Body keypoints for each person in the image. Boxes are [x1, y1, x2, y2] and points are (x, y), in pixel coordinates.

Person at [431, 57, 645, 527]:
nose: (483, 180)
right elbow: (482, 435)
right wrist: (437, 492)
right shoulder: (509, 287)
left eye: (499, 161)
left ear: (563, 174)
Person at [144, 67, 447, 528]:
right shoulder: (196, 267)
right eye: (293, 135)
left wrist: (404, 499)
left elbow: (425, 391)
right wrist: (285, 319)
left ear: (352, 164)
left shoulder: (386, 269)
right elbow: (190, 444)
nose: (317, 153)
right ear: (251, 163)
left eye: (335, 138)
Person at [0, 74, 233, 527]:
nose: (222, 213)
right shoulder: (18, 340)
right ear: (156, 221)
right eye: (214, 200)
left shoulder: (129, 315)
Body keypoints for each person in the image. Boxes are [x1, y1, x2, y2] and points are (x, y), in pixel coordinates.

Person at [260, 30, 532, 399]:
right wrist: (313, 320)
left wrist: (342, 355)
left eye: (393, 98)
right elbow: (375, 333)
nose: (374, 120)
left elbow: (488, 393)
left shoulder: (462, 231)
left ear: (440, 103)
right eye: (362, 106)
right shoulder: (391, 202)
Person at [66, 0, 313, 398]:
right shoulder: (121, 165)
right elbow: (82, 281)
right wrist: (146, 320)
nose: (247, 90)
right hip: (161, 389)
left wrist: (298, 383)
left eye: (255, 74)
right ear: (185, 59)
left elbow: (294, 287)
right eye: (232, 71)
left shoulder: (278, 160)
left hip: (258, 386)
-- -- --
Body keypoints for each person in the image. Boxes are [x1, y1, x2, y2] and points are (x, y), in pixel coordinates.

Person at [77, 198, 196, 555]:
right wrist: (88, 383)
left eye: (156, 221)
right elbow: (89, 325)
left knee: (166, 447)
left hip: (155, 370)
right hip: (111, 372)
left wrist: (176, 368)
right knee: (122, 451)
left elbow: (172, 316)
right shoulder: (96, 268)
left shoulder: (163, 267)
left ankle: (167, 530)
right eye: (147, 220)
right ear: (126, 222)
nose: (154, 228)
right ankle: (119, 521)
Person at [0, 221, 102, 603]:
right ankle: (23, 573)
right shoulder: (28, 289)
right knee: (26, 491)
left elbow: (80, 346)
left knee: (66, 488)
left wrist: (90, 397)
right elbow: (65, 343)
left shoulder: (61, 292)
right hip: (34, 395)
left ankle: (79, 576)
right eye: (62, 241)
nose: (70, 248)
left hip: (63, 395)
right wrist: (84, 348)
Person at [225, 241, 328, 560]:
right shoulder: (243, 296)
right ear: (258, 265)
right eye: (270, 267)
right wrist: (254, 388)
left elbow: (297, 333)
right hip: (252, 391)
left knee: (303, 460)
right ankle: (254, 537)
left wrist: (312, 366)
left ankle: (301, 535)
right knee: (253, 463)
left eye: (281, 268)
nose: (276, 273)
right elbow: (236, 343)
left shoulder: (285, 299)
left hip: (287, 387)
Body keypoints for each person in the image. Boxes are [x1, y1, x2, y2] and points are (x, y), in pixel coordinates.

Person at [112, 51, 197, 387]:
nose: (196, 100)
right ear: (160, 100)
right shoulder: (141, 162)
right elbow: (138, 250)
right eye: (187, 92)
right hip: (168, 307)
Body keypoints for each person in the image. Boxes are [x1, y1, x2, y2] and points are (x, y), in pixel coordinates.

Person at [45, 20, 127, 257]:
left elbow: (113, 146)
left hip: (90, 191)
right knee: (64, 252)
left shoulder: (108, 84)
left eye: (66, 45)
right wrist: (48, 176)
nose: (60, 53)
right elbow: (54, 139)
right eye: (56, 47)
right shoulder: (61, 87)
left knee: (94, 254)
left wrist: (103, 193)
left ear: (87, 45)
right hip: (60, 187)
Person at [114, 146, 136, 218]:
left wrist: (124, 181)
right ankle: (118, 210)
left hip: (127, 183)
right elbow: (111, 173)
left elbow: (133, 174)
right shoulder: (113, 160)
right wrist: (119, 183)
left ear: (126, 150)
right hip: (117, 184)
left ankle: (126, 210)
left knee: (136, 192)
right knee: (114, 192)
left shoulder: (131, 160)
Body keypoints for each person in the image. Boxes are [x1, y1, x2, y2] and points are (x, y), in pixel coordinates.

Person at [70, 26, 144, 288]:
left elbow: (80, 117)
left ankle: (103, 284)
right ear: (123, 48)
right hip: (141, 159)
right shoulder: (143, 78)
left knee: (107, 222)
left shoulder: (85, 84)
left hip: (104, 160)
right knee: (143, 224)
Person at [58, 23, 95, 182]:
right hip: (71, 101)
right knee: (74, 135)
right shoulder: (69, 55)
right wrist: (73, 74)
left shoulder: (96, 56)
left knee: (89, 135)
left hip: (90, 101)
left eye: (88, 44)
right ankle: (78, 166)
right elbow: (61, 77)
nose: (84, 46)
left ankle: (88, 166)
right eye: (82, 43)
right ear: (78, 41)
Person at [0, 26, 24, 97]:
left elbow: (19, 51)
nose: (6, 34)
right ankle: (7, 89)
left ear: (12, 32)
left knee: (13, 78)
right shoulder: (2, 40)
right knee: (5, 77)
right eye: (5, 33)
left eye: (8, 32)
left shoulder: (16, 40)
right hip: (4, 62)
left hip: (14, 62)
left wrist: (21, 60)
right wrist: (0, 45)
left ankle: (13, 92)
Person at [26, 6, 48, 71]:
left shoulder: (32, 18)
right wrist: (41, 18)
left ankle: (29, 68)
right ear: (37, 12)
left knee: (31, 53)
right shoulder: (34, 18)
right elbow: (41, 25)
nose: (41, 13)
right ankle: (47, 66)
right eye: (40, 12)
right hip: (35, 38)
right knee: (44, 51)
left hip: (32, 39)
-- -- --
### REQUIRED WORK:
Your task is to retype the entries verbatim, starting with the line that holds "right eye: (214, 200)" and stopping after the line that holds "left hip: (258, 386)".

### RESPONSE BELOW:
right eye: (214, 200)
left shoulder: (129, 315)
Body keypoints for each person in the image. Boxes are [x1, y1, x2, y2] and points are (x, y), in pixel coordinates.

Person at [260, 30, 532, 399]:
right wrist: (313, 320)
left wrist: (342, 355)
left eye: (393, 98)
right elbow: (375, 333)
nose: (374, 120)
left elbow: (488, 393)
left shoulder: (462, 231)
left ear: (440, 103)
right eye: (362, 106)
right shoulder: (391, 202)
Person at [66, 0, 313, 398]:
right shoulder: (121, 165)
right elbow: (82, 281)
right wrist: (146, 320)
nose: (247, 90)
right hip: (161, 389)
left wrist: (298, 383)
left eye: (255, 74)
right ear: (185, 59)
left elbow: (294, 287)
right eye: (232, 71)
left shoulder: (278, 160)
left hip: (258, 386)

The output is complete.